Required task a: Transcribe the stretch of the passage on climate adaptation from "Attribution science has" through "of November.".

Excerpted passage:
________________
Attribution science has made one thing clear: global heating is behind today’s
extreme weather. That greenhouse gas emissions warmed the planet was
understood. What can now be shown is that this warming produces record
heatwaves and more violent storms with increasing frequency.
What we can do to minimise, or at least reduce, the risks to life from such
events – as well as more gradual changes – is what climate adaptation experts
think about all the time. The alarming consensus is that we are not doing
anywhere near enough. The result is paid for in lives: floods and cyclonic
storms across Thailand, Sri Lanka and Indonesia left hundreds dead at the end
of November.
The president of Cop30 in Brazil, André Corrêa do Lago, called for the UN
climate change conference to be a “Cop of adaptation”. But the governments of
the most vulnerable countries went home from Belém angry about an outcome that
saw the projected size of the annual adaptation budget triple to $120bn, but
with the deadline pushed back to 2035 and no clear mechanism to make rich
countries pay up.
________________
Exercise data:
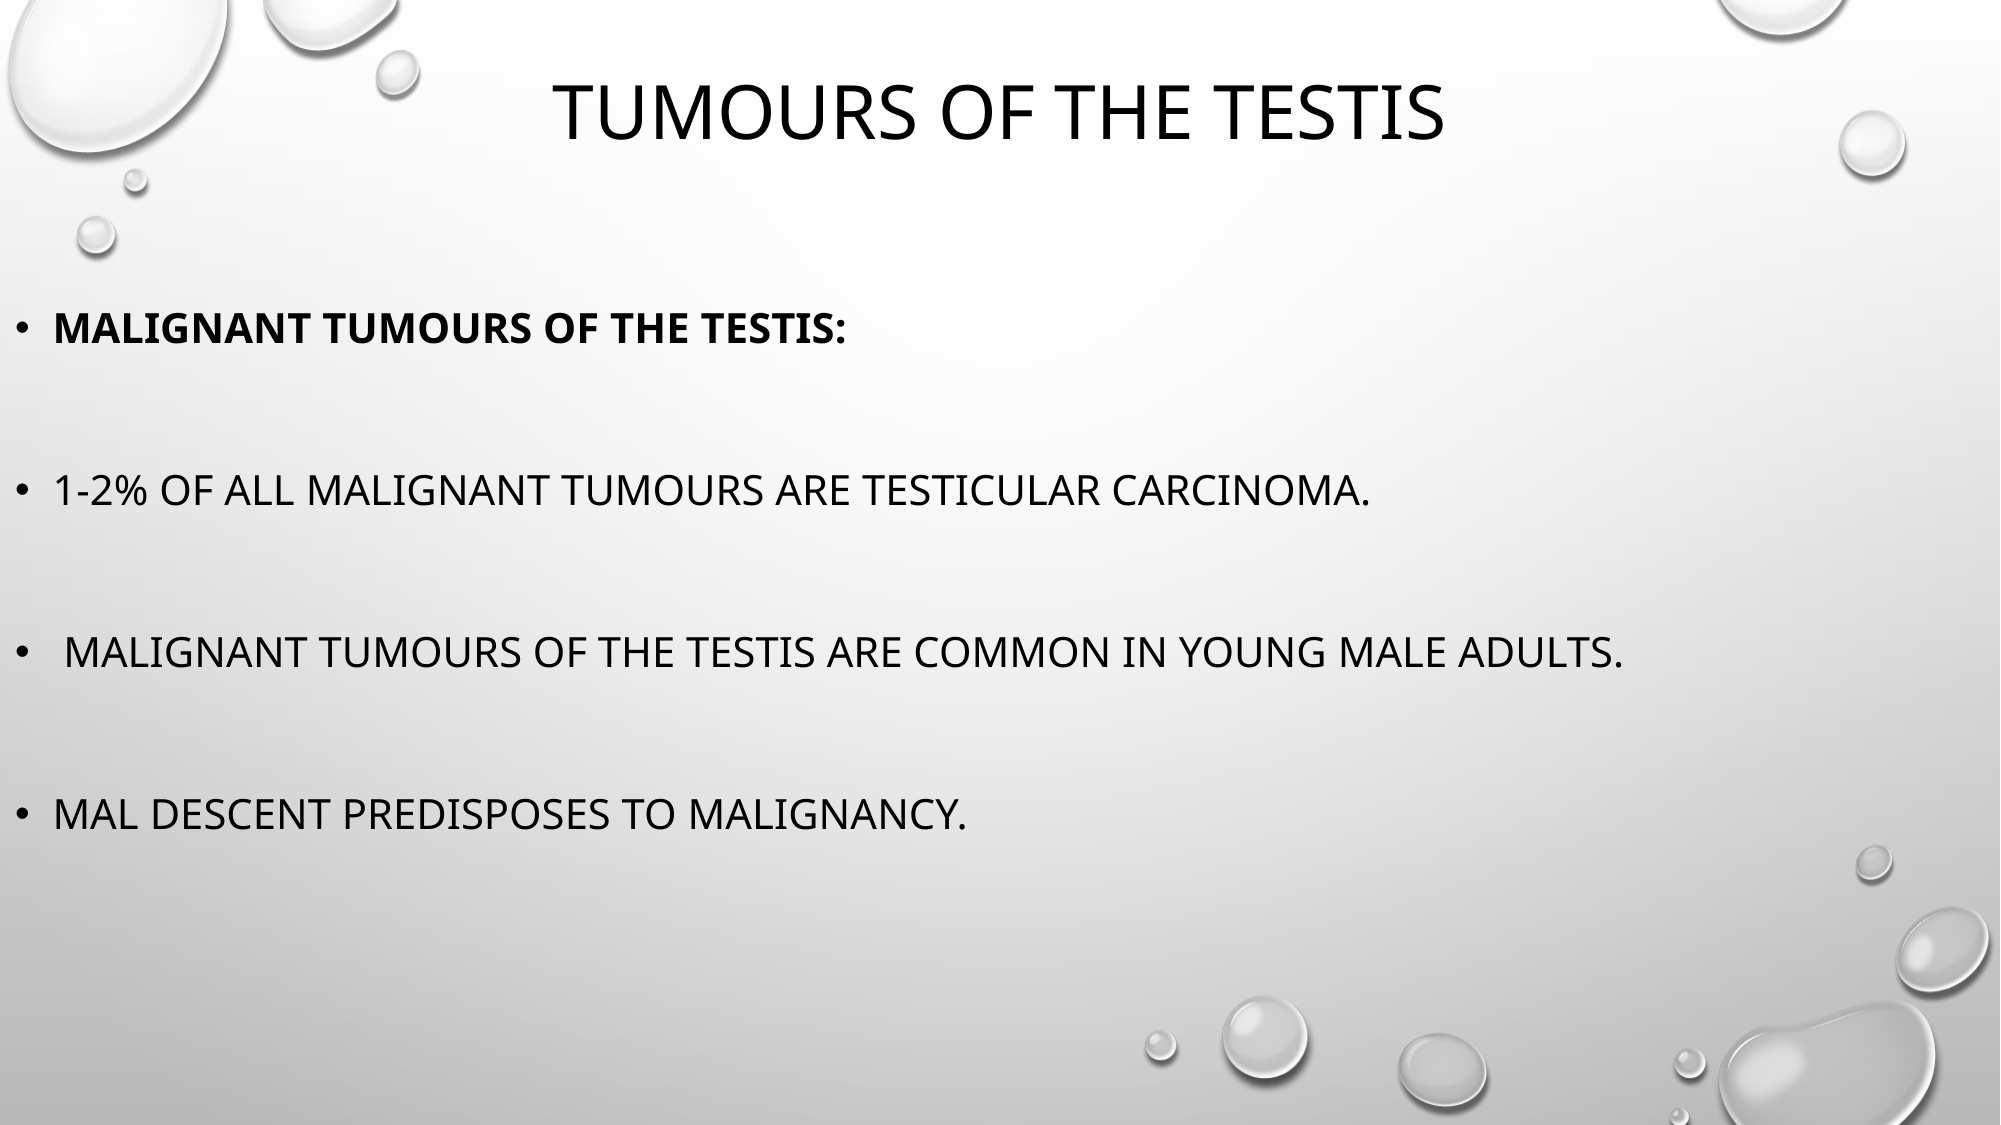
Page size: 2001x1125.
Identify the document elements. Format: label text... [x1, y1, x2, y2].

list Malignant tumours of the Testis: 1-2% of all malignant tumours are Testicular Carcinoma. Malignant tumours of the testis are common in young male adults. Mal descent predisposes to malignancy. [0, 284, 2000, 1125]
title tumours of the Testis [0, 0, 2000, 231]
________________
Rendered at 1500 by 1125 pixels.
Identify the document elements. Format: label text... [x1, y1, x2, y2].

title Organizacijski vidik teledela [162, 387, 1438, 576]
________________
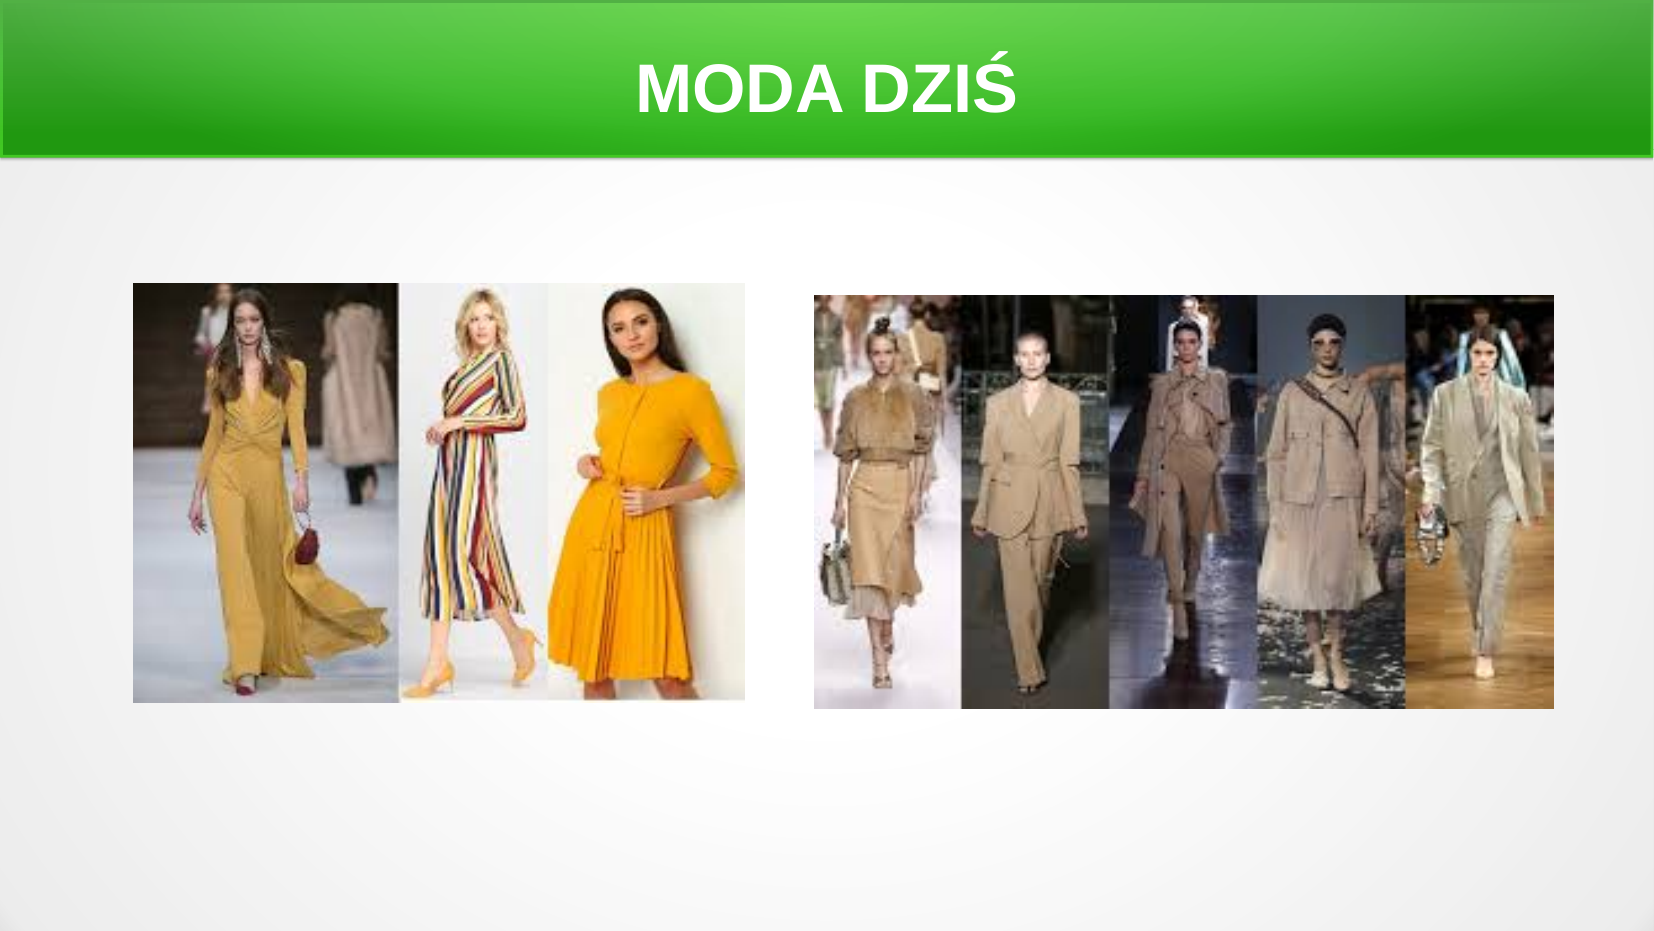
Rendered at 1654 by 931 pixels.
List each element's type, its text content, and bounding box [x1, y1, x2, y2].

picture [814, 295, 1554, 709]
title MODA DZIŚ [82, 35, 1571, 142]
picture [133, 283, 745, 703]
________________
Required task b: Pull out each line of the records that contains the string "pixels", matching case exactly.

Exercise result a:
Attribution science has made one thing clear: global heating is behind today’s
extreme weather. That greenhouse gas emissions warmed the planet was
understood. What can now be shown is that this warming produces record
heatwaves and more violent storms with increasing frequency.
What we can do to minimise, or at least reduce, the risks to life from such
events – as well as more gradual changes – is what climate adaptation experts
think about all the time. The alarming consensus is that we are not doing
anywhere near enough. The result is paid for in lives: floods and cyclonic
storms across Thailand, Sri Lanka and Indonesia left hundreds dead at the end
of November.

Exercise result b:
Rendered at 1500 by 1125 pixels.
Rendered at 1654 by 931 pixels.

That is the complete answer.